::: Passage :::

I didn't think this was possible...
TL;DR
Perplexity Computer is pitched as hosted OpenClaw: Berman says it offers the same core agent behavior, code execution, web access, and multi-step workflows as OpenClaw, but without the maintenance burden that had him spending more time babysitting the system than getting value from it.
Prebuilt connectors are the standout feature: Instead of manually wiring Telegram, Asana, Gmail, Calendar, Notion, GitHub, Dropbox, and other services, Perplexity ships with hundreds of connectors that authenticate like normal apps and avoid the DIY API-key setup he had to do in OpenClaw.
Threading and parallel task execution make it practical: Tasks are organized as separate threads by default, and Perplexity can run multiple threads and sub-agents in parallel, which Berman says keeps context cleaner and mirrors how serious agent workflows should work.
He recreated real workflows in minutes: Examples include checking his next calendar event, building a UFC fight-night brief for Saturday at 1 p.m. PST, recreating his stomach-tracking food journal from a burger image, and generating a benchmark chart for Gemma 4 versus Qwen 3.6, MiniAX, and Kimi K2.5.

::: Study material :::

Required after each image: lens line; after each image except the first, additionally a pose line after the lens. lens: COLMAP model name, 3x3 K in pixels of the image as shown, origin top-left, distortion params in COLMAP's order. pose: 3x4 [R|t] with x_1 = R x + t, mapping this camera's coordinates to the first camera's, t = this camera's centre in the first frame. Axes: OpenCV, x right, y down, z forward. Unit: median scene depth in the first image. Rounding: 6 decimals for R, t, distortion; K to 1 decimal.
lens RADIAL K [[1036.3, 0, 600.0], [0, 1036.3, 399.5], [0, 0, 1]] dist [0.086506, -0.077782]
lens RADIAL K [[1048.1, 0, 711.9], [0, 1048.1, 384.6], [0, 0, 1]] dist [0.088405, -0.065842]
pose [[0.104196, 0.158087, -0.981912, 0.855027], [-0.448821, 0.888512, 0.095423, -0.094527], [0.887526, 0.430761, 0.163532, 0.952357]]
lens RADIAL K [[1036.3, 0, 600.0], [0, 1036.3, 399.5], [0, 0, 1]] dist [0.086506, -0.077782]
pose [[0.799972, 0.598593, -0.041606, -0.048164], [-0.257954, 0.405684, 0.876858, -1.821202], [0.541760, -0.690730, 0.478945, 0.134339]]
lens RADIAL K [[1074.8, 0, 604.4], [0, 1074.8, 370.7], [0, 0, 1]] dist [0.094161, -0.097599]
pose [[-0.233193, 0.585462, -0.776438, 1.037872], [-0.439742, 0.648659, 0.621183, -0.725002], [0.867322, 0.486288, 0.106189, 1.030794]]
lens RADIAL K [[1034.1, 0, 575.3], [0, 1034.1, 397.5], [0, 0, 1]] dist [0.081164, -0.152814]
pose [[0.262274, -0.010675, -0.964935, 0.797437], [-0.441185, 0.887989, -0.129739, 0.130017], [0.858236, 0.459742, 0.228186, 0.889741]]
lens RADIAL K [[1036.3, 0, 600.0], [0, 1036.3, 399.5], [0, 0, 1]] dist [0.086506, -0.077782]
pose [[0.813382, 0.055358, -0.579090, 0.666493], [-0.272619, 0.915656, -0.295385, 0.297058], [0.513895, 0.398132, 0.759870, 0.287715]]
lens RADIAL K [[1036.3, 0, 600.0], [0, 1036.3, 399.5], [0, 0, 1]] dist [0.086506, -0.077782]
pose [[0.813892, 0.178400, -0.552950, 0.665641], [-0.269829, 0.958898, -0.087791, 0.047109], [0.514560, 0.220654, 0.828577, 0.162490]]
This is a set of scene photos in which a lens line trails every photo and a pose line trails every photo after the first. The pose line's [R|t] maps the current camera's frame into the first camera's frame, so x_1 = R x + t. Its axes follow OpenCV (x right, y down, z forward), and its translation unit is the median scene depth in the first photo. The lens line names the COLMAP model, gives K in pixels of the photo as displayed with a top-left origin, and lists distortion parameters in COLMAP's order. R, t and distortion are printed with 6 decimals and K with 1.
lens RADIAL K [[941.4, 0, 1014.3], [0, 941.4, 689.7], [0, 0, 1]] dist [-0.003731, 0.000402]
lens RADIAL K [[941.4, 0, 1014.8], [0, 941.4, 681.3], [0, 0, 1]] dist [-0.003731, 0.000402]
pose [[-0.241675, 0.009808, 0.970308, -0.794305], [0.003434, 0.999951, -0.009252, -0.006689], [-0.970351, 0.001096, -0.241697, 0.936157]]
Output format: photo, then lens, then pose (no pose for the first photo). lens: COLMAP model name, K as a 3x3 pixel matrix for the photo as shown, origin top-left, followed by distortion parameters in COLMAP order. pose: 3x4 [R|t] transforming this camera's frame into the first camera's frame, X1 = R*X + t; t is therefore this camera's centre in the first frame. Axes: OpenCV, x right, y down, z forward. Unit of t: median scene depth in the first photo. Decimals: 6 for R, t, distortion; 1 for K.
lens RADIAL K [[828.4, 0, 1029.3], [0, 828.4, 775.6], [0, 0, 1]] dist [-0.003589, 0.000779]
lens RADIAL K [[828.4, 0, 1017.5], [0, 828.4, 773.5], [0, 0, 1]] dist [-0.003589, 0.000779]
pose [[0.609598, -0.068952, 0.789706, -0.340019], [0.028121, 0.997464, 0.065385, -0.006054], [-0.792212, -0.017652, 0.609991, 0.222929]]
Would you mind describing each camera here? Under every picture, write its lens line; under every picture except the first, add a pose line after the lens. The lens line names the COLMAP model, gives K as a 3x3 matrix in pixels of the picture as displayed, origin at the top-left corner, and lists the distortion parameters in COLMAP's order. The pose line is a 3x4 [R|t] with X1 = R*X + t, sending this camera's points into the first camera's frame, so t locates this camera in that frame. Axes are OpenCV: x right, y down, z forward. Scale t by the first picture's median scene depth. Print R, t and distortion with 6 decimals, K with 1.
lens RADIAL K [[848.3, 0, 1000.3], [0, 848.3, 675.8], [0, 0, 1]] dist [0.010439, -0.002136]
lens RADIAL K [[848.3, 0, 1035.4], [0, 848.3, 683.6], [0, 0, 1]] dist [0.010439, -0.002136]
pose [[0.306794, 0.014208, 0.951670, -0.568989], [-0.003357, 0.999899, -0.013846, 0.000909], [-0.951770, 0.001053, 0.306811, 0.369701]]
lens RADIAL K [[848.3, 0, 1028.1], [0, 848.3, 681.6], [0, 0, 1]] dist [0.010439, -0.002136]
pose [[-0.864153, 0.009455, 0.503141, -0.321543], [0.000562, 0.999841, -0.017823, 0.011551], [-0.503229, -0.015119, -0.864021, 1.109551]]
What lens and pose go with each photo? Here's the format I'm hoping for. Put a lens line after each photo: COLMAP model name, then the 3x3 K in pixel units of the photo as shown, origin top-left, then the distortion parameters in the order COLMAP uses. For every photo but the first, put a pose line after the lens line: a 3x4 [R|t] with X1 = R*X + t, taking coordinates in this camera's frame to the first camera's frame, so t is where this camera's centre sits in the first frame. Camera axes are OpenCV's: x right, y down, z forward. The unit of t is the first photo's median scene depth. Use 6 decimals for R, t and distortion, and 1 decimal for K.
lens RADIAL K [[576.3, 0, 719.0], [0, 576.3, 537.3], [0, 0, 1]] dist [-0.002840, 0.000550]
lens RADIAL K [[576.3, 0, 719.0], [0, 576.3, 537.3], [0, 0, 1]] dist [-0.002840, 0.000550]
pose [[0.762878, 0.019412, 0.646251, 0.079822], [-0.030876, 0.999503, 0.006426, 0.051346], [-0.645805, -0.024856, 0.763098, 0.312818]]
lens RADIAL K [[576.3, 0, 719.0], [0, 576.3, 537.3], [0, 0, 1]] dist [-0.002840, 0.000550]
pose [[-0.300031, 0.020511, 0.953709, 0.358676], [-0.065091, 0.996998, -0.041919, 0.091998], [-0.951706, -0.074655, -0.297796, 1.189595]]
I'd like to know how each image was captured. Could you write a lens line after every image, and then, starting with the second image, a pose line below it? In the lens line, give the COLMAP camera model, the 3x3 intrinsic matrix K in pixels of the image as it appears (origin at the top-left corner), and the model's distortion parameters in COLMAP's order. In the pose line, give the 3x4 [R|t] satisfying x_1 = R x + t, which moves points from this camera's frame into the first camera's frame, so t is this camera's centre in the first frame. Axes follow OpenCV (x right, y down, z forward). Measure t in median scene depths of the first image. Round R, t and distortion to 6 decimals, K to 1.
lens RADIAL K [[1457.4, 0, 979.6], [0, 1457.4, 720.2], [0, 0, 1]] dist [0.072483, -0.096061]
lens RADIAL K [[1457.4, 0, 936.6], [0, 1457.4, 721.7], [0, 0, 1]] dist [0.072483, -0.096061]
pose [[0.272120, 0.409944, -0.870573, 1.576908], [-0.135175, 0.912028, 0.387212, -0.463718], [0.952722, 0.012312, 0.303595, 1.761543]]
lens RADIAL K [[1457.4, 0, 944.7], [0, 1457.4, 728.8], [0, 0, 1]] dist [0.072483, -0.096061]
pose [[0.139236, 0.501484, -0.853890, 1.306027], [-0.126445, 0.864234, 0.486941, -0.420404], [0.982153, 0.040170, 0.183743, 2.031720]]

:::

Extend the Perplexity Computer summary past its last sentence. The records have nothing to do with this exercise.

- Answer -
The biggest proof point was rebuilding his team knowledge base: In about five minutes, Perplexity planned and built a persistent web app that ingests links, converts them into embeddings, stores them in a searchable database, and can later be exposed through channels like Telegram or WhatsApp.
Pricing is usage-based on top of a Perplexity plan: He shows example costs of 15 credits for a simple calendar lookup, 388 credits for the Gemma 4 benchmark chart with image output, and 1,500 credits to install his knowledge-base kit, giving a rough sense of which tasks are cheap versus expensive.
The Breakdown
Perplexity Computer rebuilt Matthew Berman's most valuable OpenClaw workflows, including a food journal, earnings reports, and a persistent knowledge base, without the setup pain, token burn, and connector headaches that made his self-hosted stack hard to justify. His verdict is blunt: if you want an OpenClaw-style agent that "just works" for most people, this is probably the better option.